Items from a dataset
◆ ◆ ◆ ◆

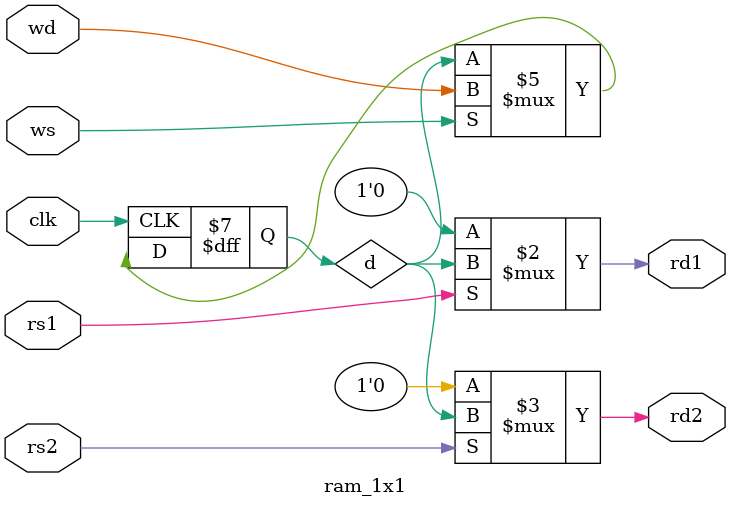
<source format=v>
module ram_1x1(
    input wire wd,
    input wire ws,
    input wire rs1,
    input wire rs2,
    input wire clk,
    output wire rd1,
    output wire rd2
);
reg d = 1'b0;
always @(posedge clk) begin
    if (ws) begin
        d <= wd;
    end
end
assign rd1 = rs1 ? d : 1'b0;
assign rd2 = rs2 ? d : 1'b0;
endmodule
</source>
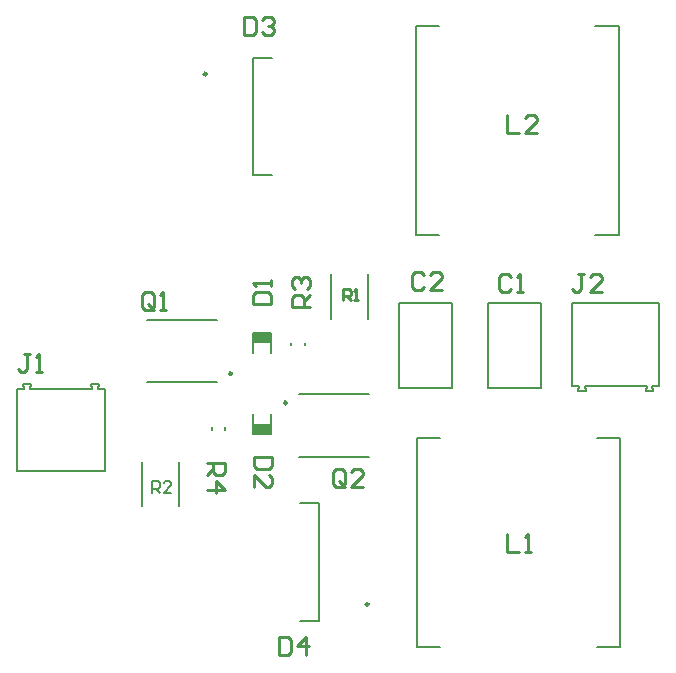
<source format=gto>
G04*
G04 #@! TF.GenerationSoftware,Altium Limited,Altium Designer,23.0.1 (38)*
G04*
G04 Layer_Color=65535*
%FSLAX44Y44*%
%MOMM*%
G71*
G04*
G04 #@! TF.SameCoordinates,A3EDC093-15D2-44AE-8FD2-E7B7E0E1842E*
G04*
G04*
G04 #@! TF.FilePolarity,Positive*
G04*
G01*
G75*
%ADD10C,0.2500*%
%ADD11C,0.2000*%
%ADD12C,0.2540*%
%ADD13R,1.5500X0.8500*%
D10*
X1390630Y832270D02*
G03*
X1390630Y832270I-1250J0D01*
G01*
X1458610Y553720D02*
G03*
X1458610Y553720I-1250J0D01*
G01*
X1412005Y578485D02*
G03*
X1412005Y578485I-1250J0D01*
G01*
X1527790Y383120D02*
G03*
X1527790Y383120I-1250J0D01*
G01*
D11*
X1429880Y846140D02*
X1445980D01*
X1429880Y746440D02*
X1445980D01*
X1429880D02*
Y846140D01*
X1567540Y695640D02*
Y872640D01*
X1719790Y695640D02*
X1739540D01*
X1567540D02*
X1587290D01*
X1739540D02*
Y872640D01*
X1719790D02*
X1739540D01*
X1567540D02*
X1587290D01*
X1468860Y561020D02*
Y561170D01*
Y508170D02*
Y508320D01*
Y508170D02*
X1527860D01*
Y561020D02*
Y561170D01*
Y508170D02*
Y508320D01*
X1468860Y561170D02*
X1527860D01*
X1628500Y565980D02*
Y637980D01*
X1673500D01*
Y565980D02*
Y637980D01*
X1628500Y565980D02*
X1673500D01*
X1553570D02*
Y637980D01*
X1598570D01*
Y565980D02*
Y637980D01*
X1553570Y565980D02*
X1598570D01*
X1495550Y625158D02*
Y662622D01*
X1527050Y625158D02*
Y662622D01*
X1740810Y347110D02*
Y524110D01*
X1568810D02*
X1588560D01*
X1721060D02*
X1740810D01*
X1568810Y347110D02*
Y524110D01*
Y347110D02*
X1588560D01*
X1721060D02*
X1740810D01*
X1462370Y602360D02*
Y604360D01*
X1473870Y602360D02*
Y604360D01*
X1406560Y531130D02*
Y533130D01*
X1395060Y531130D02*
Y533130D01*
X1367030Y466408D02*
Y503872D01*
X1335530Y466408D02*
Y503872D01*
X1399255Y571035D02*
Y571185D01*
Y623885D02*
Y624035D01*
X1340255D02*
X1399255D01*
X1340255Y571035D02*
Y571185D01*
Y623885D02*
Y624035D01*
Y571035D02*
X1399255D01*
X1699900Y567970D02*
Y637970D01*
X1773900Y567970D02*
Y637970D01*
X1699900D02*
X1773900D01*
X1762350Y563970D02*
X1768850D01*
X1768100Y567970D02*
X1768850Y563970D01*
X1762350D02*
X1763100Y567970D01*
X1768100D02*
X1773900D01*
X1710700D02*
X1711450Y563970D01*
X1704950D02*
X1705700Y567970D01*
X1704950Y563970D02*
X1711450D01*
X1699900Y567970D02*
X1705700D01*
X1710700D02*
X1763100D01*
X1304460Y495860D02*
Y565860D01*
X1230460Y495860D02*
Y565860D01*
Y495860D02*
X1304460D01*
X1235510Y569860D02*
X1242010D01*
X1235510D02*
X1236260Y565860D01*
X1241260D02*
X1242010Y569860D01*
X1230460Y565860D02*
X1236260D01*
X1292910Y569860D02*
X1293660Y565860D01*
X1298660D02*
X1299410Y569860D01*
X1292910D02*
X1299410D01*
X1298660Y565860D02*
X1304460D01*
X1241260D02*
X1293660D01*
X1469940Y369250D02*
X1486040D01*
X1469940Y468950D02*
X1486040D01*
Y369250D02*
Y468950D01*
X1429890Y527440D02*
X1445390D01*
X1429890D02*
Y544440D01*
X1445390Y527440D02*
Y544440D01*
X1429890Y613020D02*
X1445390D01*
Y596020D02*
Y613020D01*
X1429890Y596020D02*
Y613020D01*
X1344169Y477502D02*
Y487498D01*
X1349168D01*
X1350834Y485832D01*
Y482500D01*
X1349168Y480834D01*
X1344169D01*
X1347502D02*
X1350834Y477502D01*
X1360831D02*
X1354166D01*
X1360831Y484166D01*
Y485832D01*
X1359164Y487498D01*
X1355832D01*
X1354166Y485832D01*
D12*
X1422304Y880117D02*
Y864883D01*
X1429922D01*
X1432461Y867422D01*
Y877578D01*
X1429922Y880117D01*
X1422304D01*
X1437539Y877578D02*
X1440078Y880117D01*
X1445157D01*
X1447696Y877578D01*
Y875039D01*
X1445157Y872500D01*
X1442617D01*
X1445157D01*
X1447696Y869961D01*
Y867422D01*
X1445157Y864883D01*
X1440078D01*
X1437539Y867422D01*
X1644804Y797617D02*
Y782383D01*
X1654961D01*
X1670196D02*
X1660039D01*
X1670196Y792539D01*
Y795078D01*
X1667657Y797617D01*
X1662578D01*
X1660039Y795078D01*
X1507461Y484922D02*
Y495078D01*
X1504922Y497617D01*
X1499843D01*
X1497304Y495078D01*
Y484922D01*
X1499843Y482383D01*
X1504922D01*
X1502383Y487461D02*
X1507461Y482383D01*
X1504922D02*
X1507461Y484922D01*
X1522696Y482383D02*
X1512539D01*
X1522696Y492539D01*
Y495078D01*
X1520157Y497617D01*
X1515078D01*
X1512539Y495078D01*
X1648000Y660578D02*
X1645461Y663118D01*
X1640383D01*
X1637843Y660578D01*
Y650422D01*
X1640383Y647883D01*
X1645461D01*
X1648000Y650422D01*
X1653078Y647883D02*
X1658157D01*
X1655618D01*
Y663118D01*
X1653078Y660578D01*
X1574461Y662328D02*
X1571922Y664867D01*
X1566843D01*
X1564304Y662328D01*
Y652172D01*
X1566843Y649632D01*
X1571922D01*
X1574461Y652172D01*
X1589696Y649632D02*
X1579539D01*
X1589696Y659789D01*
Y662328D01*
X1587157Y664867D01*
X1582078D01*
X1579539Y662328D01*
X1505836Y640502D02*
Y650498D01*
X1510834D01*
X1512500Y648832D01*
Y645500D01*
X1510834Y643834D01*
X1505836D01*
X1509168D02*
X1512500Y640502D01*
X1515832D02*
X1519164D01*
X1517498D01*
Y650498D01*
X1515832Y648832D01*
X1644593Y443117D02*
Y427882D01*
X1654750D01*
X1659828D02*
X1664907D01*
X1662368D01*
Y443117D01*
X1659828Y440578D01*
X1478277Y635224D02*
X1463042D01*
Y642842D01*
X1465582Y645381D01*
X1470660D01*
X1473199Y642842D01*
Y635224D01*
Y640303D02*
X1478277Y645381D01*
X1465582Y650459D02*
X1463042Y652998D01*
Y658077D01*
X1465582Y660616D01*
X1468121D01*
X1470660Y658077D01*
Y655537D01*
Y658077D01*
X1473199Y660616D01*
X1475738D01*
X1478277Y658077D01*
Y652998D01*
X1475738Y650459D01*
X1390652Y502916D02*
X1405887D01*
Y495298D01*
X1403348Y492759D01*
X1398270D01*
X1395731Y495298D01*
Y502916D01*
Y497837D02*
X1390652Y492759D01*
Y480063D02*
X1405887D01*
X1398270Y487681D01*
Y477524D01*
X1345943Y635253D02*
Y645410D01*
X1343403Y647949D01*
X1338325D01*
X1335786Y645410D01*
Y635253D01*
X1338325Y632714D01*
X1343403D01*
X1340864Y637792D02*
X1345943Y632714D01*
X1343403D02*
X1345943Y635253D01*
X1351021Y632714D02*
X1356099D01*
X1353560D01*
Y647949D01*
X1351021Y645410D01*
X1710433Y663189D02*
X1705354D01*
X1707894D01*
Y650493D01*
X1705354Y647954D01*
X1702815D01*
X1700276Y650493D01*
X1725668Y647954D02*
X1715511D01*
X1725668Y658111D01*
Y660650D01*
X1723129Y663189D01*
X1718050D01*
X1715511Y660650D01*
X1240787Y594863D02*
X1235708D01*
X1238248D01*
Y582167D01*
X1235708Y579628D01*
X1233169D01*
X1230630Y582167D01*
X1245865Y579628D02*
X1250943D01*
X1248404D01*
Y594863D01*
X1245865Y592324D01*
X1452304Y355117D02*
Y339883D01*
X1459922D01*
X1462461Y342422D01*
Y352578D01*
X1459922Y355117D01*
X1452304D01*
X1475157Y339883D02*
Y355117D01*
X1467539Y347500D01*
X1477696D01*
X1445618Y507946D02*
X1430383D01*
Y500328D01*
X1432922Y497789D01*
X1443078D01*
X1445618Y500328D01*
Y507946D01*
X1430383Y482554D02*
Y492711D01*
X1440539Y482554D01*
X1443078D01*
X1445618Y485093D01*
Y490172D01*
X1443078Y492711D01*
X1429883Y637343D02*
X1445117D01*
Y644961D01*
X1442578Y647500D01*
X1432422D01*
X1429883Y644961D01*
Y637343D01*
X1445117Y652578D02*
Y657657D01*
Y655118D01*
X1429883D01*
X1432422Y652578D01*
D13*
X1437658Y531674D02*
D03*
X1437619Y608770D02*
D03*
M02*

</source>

◆ ◆ ◆ ◆

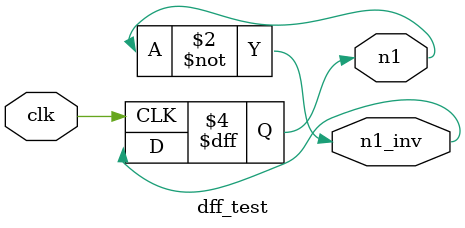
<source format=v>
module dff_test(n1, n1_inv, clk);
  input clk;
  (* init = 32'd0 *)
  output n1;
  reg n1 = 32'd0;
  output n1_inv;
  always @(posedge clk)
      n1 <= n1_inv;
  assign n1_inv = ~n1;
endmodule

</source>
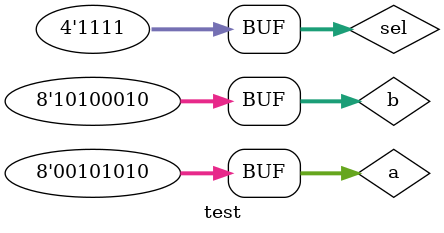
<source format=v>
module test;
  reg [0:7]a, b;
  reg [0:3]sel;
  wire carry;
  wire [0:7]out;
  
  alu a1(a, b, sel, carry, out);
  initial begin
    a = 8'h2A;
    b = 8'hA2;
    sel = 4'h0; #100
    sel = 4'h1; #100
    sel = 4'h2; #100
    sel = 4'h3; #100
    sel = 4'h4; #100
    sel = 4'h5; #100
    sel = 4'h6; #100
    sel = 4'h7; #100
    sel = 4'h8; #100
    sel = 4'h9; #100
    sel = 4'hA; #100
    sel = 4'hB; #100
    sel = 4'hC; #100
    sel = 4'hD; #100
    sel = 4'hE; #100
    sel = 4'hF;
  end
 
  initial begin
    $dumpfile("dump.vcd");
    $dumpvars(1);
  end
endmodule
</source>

◆ ◆ ◆ ◆

- **Brief**: Select every line in the records above that contains the word "output".

- **Written answer**:
    output wire rd1,
    output wire rd2
  output n1;
  output n1_inv;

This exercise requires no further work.